Here's the deal with that. *Web Easy Pro 7* can be tricky because it has the codes built into it. So here are the steps to changing link colors. When your site is ready, you should always Export into html and this is where you can change those friggin link colors.
1. click "File"










2. click "Export into HTML..."










This will bring up the "Build Dynamic Web Site" window

3. Click "Standard Link Color"










You will then see a "color palette", Select the colors that you wish here.










4. Repeat for "Visited Link Color" this is the color someone will see once they have visited that link.

5. Repeat for "Active Link Color" this is the color of the link someone is currently visiting (the active link).

6. Click the "OK" button and your page should be exported into HTML and ready for preview. 










Okay Homie.."Be Cool"


----------



## batmanm (May 27, 2009)

hi guys

im using web pro 7.

ive downloaded vista buttons v.3.91. if i save the file in html and i get the code how do i put it in web easy script editor?:sigh:


----------



## batmanm (May 27, 2009)

hi guys

im using web pro 7.

ive downloaded vista buttons v.3.91. if i save the file in html and i get the code in microsoft front page how do i put it in web easy script editor?:sigh:


----------



## totallyignorant (Jan 5, 2010)

Hi, I don't even know if I am asking this question so people will be able to see it. 
I hope so.My sister designed our business webpage with web easy7 pro and it only comes up on the left side of the page on some computers is there and easy way to center the page?

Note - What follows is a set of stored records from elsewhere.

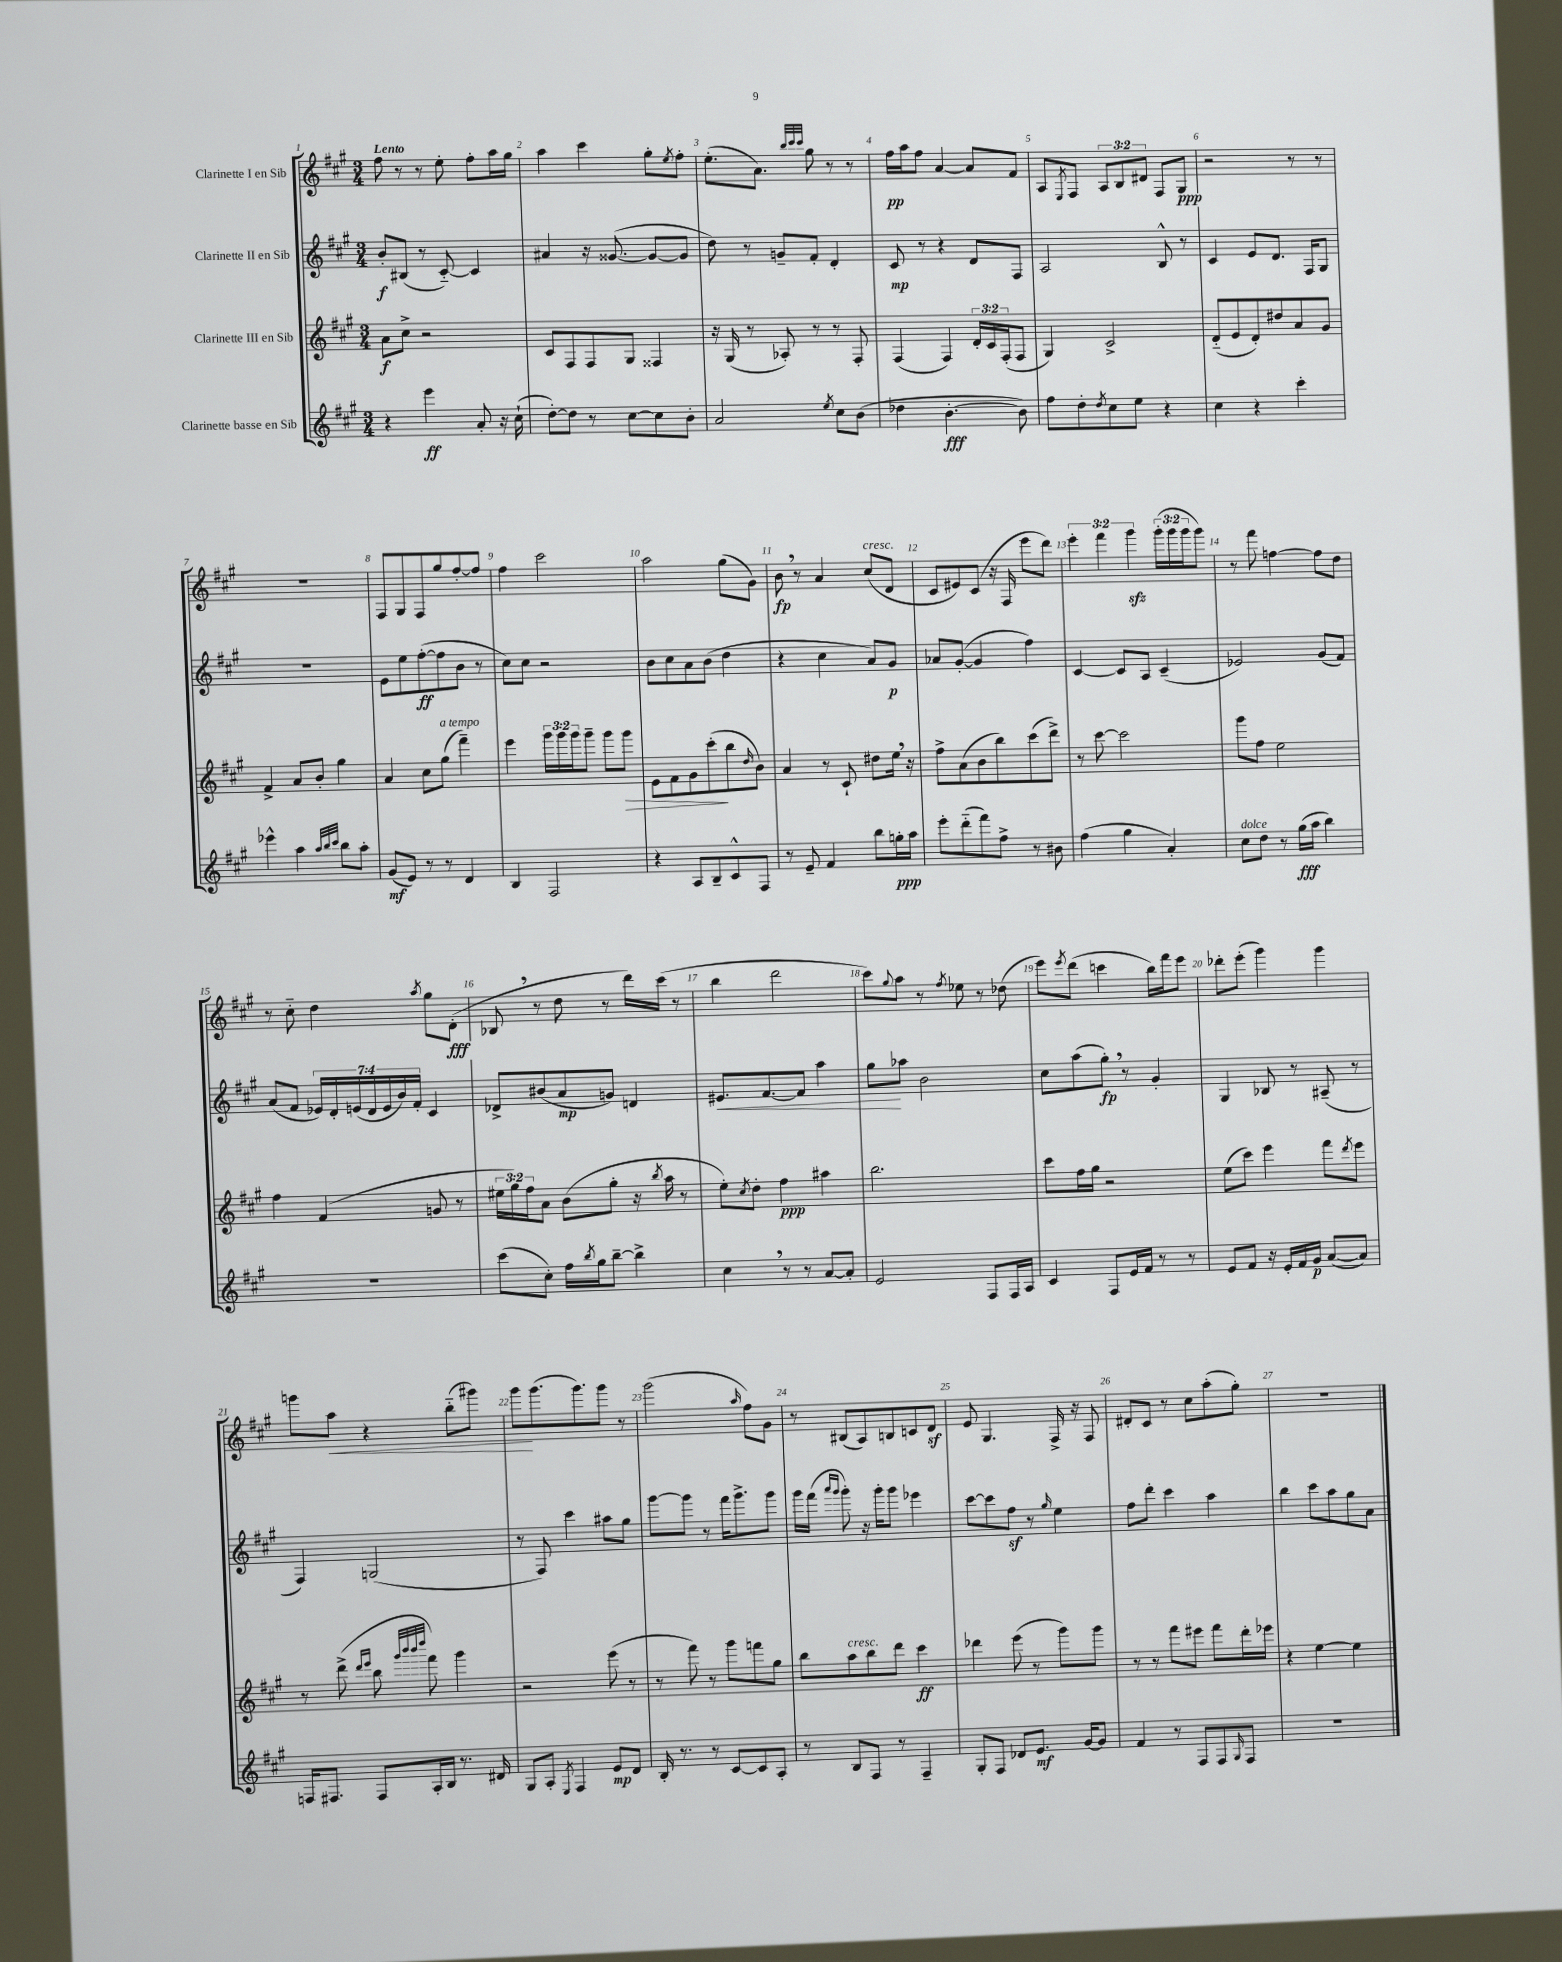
<<
\new StaffGroup <<
\new Staff = "s0" \with { instrumentName = "Clarinette I en Sib" } {
    \clef treble \key a \major \numericTimeSignature \time 3/4 \override Staff.TupletNumber.text = #tuplet-number::calc-fraction-text \tempo "Lento"
    fis''8 r8 r8 e''8-. fis''8-. a''16 gis''16 |
    a''4 cis'''4 gis''8-. \acciaccatura { e''8 } fis''8-. |
    e''8.-.( a'8.) \grace { b''32 cis'''32 cis'''32 } gis''8 r8 r8 |
    fis''16\pp a''16 fis''8 a'4~ a'8 fis'8 |
    a8 \acciaccatura { e8 } fis8 \tuplet 3/2 { a8 b8 dis'8 } fis8 gis8\ppp |
    r2 r8 r8 |
    R2. |
    fis8 gis8 fis8 gis''8 fis''8~-. fis''8 |
    fis''4 cis'''2 |
    a''2 gis''8( gis'8) |
    b'8\fp \breathe r8 a'4 cis''8^\markup { \italic "cresc." }( d'8 |
    cis'8 eis'8) cis'8( r16 fis16 e'''8 d'''8) |
    \tuplet 3/2 { e'''4-. fis'''4 gis'''4\sfz } \tuplet 3/2 { gis'''16-.( gis'''16 gis'''16 } gis'''8) |
    r8 fis'''8 f''4~ f''8 d''8 |
    r8 cis''8-_ d''4 \acciaccatura { a''8 } gis''8 d'8-.\fff( |
    bes8 \breathe r8 d''8 r8 d'''16) cis'''16( r8 |
    b''4 d'''2 |
    cis'''8) \appoggiatura { gis''8 } a''8 r8 \acciaccatura { fis''8 } ees''8 r8 des''8( |
    e'''8) \acciaccatura { e'''8 } d'''8( c'''4 b''16) fis'''16 e'''8 |
    des'''8-. e'''8-.( gis'''4) gis'''4 |
    g'''8 a''8\< r4 b''8-_( gis'''8) |
    gis'''8\! gis'''8.( gis'''8.) gis'''8 r8 |
    gis'''2( \grace { a''16 } fis''8) gis'8 |
    r8 bis8( a8) b8 c'8 d'8\sf |
    e'8 gis4. fis16-> r16 fis8 |
    dis'8-. cis'8 r8 cis''8 a''8-.( gis''8-.) |
    R2. \bar "|." |
}
\new Staff = "s1" \with { instrumentName = "Clarinette II en Sib" } {
    \clef treble \key a \major \numericTimeSignature \time 3/4 \override Staff.TupletNumber.text = #tuplet-number::calc-fraction-text
    b'8-.\f bis8( r8 cis'8~-_) cis'4 |
    ais'4 r16 gisis'8.~( gisis'8~ gisis'8 |
    d''8) r8 g'8-- fis'8-. d'4-. |
    cis'8\mp r8 r4 d'8 fis8 |
    a2 b8-^ r8 |
    cis'4 e'8 d'8. fis16 gis8 |
    R2. |
    e'8 e''8 fis''8~-.\ff( fis''8 b'8 r8 |
    cis''8) cis''8 r2 |
    b'8 cis''8 a'8 b'8( d''4 |
    r4 cis''4 a'8) gis'8\p |
    aes'8 gis'8~-.( gis'4 fis''4) |
    cis'4~ cis'8 a8 cis'4--( |
    ees'2) gis'8( fis'8) |
    a'8( fis'8 \tuplet 7/4 { ees'16) d'16-. e'16( d'16 e'16 b'16) fis'16-. } cis'4 |
    des'8-> bis'8( a'8\mp g'8) d'4 |
    eis'8.\< fis'8.~ fis'8 a''4 |
    gis''8\! aes''8 b'2 |
    cis''8 a''8( gis''8-.\fp) \breathe r8 gis'4-. |
    gis4 bes8 r8 ais8--( r8 |
    fis4) g2( |
    r8 fis8) cis'''4 ais''8 gis''8 |
    gis'''8~ gis'''8 r8 fis'''16 gis'''8.-> gis'''8 |
    gis'''16 fis'''16( \grace { a'''16 gis'''16 } gis'''8-.) r16 gis'''16-. gis'''8 ees'''4 |
    cis'''8~ cis'''8 fis''8\sf r8 \grace { gis''16 } e''4 |
    fis''8 d'''8-. cis'''4 a''4 |
    b''4 cis'''8 a''8 gis''8 a'8 \bar "|." |
}
\new Staff = "s2" \with { instrumentName = "Clarinette III en Sib" } {
    \clef treble \key a \major \numericTimeSignature \time 3/4 \override Staff.TupletNumber.text = #tuplet-number::calc-fraction-text
    a'8\f cis''8-> r2 |
    cis'8 fis8 fis8 gis8 fisis4 |
    r16 gis16( r8 aes8-.) r8 r8 fis8-. |
    fis4( fis4) \tuplet 3/2 { d'16-. cis'16 fis16-.( } fis8 |
    gis4) cis'2-> |
    d'8-_( e'8 d'8-.) dis''8 a'8 gis'8 |
    fis'4-> a'8 b'8-. gis''4 |
    a'4 cis''8 gis''8^\markup { \italic "a tempo" }( fis'''4--) |
    e'''4 \tuplet 3/2 { gis'''16 gis'''16 gis'''16 } gis'''8-- gis'''8 gis'''8\> |
    e'8 fis'8 gis'8 cis'''8-.\!( b''8 \grace { d''16 } b'8) |
    a'4 r8 cis'8-! dis''8 e''16 \breathe r16 |
    fis''8-> a'8( b'8 b''8) cis'''8( d'''8->) |
    r8 cis'''8~ cis'''2 |
    gis'''8 fis''8 e''2 |
    fis''4 fis'4( g'8 r8 |
    \tuplet 3/2 { eis''16 gis''16) fis''16 } a'8 b'8( gis''8-. r16 \acciaccatura { b''8 } a''16 r8 |
    e''8-.) \acciaccatura { cis''8 } d''8-. fis''4\ppp ais''4 |
    b''2. |
    cis'''8 fis''16 gis''16 r2 |
    e''8( cis'''8) e'''4 fis'''8 \acciaccatura { d'''8 } e'''8 |
    r8 d'''8->( \grace { d'''16 e'''16 } b''8 \grace { gis'''32 b'''32 b'''32 d''''32 } fis'''8) gis'''4 |
    r2 e'''8( r8 |
    r8 fis'''8) r8 gis'''8 f'''8 gis''8 |
    b''8 a''8^\markup { \italic "cresc." } b''8 d'''8 cis'''4\ff |
    des'''4 e'''8( r8 gis'''8) gis'''8 |
    r8 r8 fis'''8 eis'''8 fis'''8 d'''16-. ees'''16 |
    r4 e''4~ e''4 \bar "|." |
}
\new Staff = "s3" \with { instrumentName = "Clarinette basse en Sib" } {
    \clef treble \key a \major \numericTimeSignature \time 3/4
    r4 e'''4\ff a'8-. r16 cis''16-!( |
    d''8~-.) d''8 r8 cis''8~ cis''8 b'8-. |
    a'2 \acciaccatura { e''8 } cis''8 b'8( |
    des''4 b'4.~-.\fff b'8) |
    fis''8 d''8-. \acciaccatura { d''8 } cis''8 e''8 r4 |
    cis''4 r4 cis'''4-. |
    ees'''4-^ a''4 \grace { a''32 b''32 cis'''32 } b''8 a''8-. |
    gis'8\mf( e'8) r8 r8 d'4 |
    b4 fis2 |
    r4 a8 b8-- cis'8-^ fis8 |
    r8 e'8-- fis'4 b''8 g''16-.\ppp a''16 |
    e'''8-. d'''8-_( fis'''8) fis''8-> r8 bis'8 |
    fis''4( gis''4 a'4-.) |
    cis''8^\markup { \italic "dolce" } d''8 r8 gis''16\fff( a''16 b''4) |
    R2. |
    cis'''8( cis''8-.) fis''16 \acciaccatura { b''8 } gis''16 b''8~-- b''4-> |
    cis''4 \breathe r8 r8 a'8~ a'8-. |
    e'2 fis8 fis16 a16 |
    cis'4 fis8 e'16 fis'16 r8 r8 |
    e'8 fis'8 r16 e'16-. fis'16 gis'16\p a'8~( a'8) |
    f16 fis8. fis8 a16-. b16 r8. dis'16 |
    gis8 a8-. \acciaccatura { e8 } fis4 e'8\mp d'8 |
    b16-. r8. r8 cis'8~ cis'8 a8-. |
    r8 b8 fis8 r8 fis4-- |
    gis8-. fis8 des'8 e'8.\mf gis'16~ gis'8 |
    fis'4 r8 fis8 fis8 \grace { gis16 } fis8 |
    R2. \bar "|." |
}
>>
>>
\layout { \context { \Score \override BarNumber.break-visibility = ##(#f #t #t) barNumberVisibility = #all-bar-numbers-visible } }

I would appreciate any help as this has been like this for a year and I am going to kill someone if I cant get it fixed.
Thank you for keeping my violence in check!
Totally ignorant


----------



## gore.m (Jun 13, 2010)

Hello,

Is it possible have different url link color for every link (based on original text color)? Or is it possible have only one color scheme for all links? 

thanks you


----------